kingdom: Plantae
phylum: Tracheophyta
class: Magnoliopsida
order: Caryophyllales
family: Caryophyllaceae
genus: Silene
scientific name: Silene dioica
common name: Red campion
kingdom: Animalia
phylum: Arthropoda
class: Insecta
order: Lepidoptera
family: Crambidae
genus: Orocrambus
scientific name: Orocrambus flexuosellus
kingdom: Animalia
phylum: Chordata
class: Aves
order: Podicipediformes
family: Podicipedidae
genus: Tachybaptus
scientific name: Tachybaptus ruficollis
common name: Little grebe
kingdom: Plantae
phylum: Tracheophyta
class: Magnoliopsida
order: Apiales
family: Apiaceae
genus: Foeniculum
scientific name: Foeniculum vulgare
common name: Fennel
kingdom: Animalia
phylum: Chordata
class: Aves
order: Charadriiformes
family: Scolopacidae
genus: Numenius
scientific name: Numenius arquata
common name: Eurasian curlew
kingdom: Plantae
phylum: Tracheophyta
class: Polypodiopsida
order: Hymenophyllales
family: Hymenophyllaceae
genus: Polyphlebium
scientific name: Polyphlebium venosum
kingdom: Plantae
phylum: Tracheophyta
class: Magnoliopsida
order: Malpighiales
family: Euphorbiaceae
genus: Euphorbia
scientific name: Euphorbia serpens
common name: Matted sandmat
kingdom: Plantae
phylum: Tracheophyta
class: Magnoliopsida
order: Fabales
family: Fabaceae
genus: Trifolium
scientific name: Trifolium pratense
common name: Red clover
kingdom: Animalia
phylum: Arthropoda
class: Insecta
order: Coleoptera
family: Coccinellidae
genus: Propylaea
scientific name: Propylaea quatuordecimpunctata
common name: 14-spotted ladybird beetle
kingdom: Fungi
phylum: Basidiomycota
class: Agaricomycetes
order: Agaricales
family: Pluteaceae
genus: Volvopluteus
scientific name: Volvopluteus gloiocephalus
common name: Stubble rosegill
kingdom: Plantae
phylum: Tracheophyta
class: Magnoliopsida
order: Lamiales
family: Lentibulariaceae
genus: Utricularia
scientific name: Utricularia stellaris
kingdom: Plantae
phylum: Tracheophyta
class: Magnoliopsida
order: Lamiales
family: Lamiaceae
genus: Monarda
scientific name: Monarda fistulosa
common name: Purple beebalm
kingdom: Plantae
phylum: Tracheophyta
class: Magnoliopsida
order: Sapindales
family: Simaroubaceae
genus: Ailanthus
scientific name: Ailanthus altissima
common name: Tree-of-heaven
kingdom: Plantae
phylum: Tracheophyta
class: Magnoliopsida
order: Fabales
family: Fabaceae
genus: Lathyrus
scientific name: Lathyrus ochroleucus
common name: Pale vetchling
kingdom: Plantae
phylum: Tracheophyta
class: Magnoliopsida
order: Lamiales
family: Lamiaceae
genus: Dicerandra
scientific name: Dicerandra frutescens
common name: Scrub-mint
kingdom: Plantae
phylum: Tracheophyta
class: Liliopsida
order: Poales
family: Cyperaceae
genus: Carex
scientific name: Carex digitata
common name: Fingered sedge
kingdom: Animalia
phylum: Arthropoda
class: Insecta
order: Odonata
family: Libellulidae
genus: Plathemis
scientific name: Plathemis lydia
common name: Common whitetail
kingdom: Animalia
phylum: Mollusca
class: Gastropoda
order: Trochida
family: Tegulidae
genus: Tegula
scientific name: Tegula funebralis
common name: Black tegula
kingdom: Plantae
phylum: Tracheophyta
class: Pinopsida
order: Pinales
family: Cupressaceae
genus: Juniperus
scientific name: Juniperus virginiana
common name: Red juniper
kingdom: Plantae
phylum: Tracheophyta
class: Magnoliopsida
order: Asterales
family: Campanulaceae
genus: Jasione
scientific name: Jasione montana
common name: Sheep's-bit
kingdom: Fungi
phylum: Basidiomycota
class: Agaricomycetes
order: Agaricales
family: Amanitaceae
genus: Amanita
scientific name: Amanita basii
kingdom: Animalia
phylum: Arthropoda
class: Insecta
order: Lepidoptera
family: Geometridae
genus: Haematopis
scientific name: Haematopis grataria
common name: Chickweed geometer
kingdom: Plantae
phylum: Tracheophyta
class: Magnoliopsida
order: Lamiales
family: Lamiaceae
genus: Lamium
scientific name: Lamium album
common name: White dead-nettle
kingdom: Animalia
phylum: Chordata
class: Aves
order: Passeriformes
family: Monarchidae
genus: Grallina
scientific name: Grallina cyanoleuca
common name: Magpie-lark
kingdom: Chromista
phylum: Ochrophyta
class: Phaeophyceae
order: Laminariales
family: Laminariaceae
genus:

——

> **PROBLEM TO SOLVE**:
Set out every line of the listing as a Markdown table with the columns Row and Listing line, numbering the rows in order and omitting any blank lines.

> **ANSWER FOR THIS EXERCISE**:
| Row | Listing line |
|---|---|
| 1 | kingdom: Plantae |
| 2 | phylum: Tracheophyta |
| 3 | class: Magnoliopsida |
| 4 | order: Caryophyllales |
| 5 | family: Caryophyllaceae |
| 6 | genus: Silene |
| 7 | scientific name: Silene dioica |
| 8 | common name: Red campion |
| 9 | kingdom: Animalia |
| 10 | phylum: Arthropoda |
| 11 | class: Insecta |
| 12 | order: Lepidoptera |
| 13 | family: Crambidae |
| 14 | genus: Orocrambus |
| 15 | scientific name: Orocrambus flexuosellus |
| 16 | kingdom: Animalia |
| 17 | phylum: Chordata |
| 18 | class: Aves |
| 19 | order: Podicipediformes |
| 20 | family: Podicipedidae |
| 21 | genus: Tachybaptus |
| 22 | scientific name: Tachybaptus ruficollis |
| 23 | common name: Little grebe |
| 24 | kingdom: Plantae |
| 25 | phylum: Tracheophyta |
| 26 | class: Magnoliopsida |
| 27 | order: Apiales |
| 28 | family: Apiaceae |
| 29 | genus: Foeniculum |
| 30 | scientific name: Foeniculum vulgare |
| 31 | common name: Fennel |
| 32 | kingdom: Animalia |
| 33 | phylum: Chordata |
| 34 | class: Aves |
| 35 | order: Charadriiformes |
| 36 | family: Scolopacidae |
| 37 | genus: Numenius |
| 38 | scientific name: Numenius arquata |
| 39 | common name: Eurasian curlew |
| 40 | kingdom: Plantae |
| 41 | phylum: Tracheophyta |
| 42 | class: Polypodiopsida |
| 43 | order: Hymenophyllales |
| 44 | family: Hymenophyllaceae |
| 45 | genus: Polyphlebium |
| 46 | scientific name: Polyphlebium venosum |
| 47 | kingdom: Plantae |
| 48 | phylum: Tracheophyta |
| 49 | class: Magnoliopsida |
| 50 | order: Malpighiales |
| 51 | family: Euphorbiaceae |
| 52 | genus: Euphorbia |
| 53 | scientific name: Euphorbia serpens |
| 54 | common name: Matted sandmat |
| 55 | kingdom: Plantae |
| 56 | phylum: Tracheophyta |
| 57 | class: Magnoliopsida |
| 58 | order: Fabales |
| 59 | family: Fabaceae |
| 60 | genus: Trifolium |
| 61 | scientific name: Trifolium pratense |
| 62 | common name: Red clover |
| 63 | kingdom: Animalia |
| 64 | phylum: Arthropoda |
| 65 | class: Insecta |
| 66 | order: Coleoptera |
| 67 | family: Coccinellidae |
| 68 | genus: Propylaea |
| 69 | scientific name: Propylaea quatuordecimpunctata |
| 70 | common name: 14-spotted ladybird beetle |
| 71 | kingdom: Fungi |
| 72 | phylum: Basidiomycota |
| 73 | class: Agaricomycetes |
| 74 | order: Agaricales |
| 75 | family: Pluteaceae |
| 76 | genus: Volvopluteus |
| 77 | scientific name: Volvopluteus gloiocephalus |
| 78 | common name: Stubble rosegill |
| 79 | kingdom: Plantae |
| 80 | phylum: Tracheophyta |
| 81 | class: Magnoliopsida |
| 82 | order: Lamiales |
| 83 | family: Lentibulariaceae |
| 84 | genus: Utricularia |
| 85 | scientific name: Utricularia stellaris |
| 86 | kingdom: Plantae |
| 87 | phylum: Tracheophyta |
| 88 | class: Magnoliopsida |
| 89 | order: Lamiales |
| 90 | family: Lamiaceae |
| 91 | genus: Monarda |
| 92 | scientific name: Monarda fistulosa |
| 93 | common name: Purple beebalm |
| 94 | kingdom: Plantae |
| 95 | phylum: Tracheophyta |
| 96 | class: Magnoliopsida |
| 97 | order: Sapindales |
| 98 | family: Simaroubaceae |
| 99 | genus: Ailanthus |
| 100 | scientific name: Ailanthus altissima |
| 101 | common name: Tree-of-heaven |
| 102 | kingdom: Plantae |
| 103 | phylum: Tracheophyta |
| 104 | class: Magnoliopsida |
| 105 | order: Fabales |
| 106 | family: Fabaceae |
| 107 | genus: Lathyrus |
| 108 | scientific name: Lathyrus ochroleucus |
| 109 | common name: Pale vetchling |
| 110 | kingdom: Plantae |
| 111 | phylum: Tracheophyta |
| 112 | class: Magnoliopsida |
| 113 | order: Lamiales |
| 114 | family: Lamiaceae |
| 115 | genus: Dicerandra |
| 116 | scientific name: Dicerandra frutescens |
| 117 | common name: Scrub-mint |
| 118 | kingdom: Plantae |
| 119 | phylum: Tracheophyta |
| 120 | class: Liliopsida |
| 121 | order: Poales |
| 122 | family: Cyperaceae |
| 123 | genus: Carex |
| 124 | scientific name: Carex digitata |
| 125 | common name: Fingered sedge |
| 126 | kingdom: Animalia |
| 127 | phylum: Arthropoda |
| 128 | class: Insecta |
| 129 | order: Odonata |
| 130 | family: Libellulidae |
| 131 | genus: Plathemis |
| 132 | scientific name: Plathemis lydia |
| 133 | common name: Common whitetail |
| 134 | kingdom: Animalia |
| 135 | phylum: Mollusca |
| 136 | class: Gastropoda |
| 137 | order: Trochida |
| 138 | family: Tegulidae |
| 139 | genus: Tegula |
| 140 | scientific name: Tegula funebralis |
| 141 | common name: Black tegula |
| 142 | kingdom: Plantae |
| 143 | phylum: Tracheophyta |
| 144 | class: Pinopsida |
| 145 | order: Pinales |
| 146 | family: Cupressaceae |
| 147 | genus: Juniperus |
| 148 | scientific name: Juniperus virginiana |
| 149 | common name: Red juniper |
| 150 | kingdom: Plantae |
| 151 | phylum: Tracheophyta |
| 152 | class: Magnoliopsida |
| 153 | order: Asterales |
| 154 | family: Campanulaceae |
| 155 | genus: Jasione |
| 156 | scientific name: Jasione montana |
| 157 | common name: Sheep's-bit |
| 158 | kingdom: Fungi |
| 159 | phylum: Basidiomycota |
| 160 | class: Agaricomycetes |
| 161 | order: Agaricales |
| 162 | family: Amanitaceae |
| 163 | genus: Amanita |
| 164 | scientific name: Amanita basii |
| 165 | kingdom: Animalia |
| 166 | phylum: Arthropoda |
| 167 | class: Insecta |
| 168 | order: Lepidoptera |
| 169 | family: Geometridae |
| 170 | genus: Haematopis |
| 171 | scientific name: Haematopis grataria |
| 172 | common name: Chickweed geometer |
| 173 | kingdom: Plantae |
| 174 | phylum: Tracheophyta |
| 175 | class: Magnoliopsida |
| 176 | order: Lamiales |
| 177 | family: Lamiaceae |
| 178 | genus: Lamium |
| 179 | scientific name: Lamium album |
| 180 | common name: White dead-nettle |
| 181 | kingdom: Animalia |
| 182 | phylum: Chordata |
| 183 | class: Aves |
| 184 | order: Passeriformes |
| 185 | family: Monarchidae |
| 186 | genus: Grallina |
| 187 | scientific name: Grallina cyanoleuca |
| 188 | common name: Magpie-lark |
| 189 | kingdom: Chromista |
| 190 | phylum: Ochrophyta |
| 191 | class: Phaeophyceae |
| 192 | order: Laminariales |
| 193 | family: Laminariaceae |
| 194 | genus: |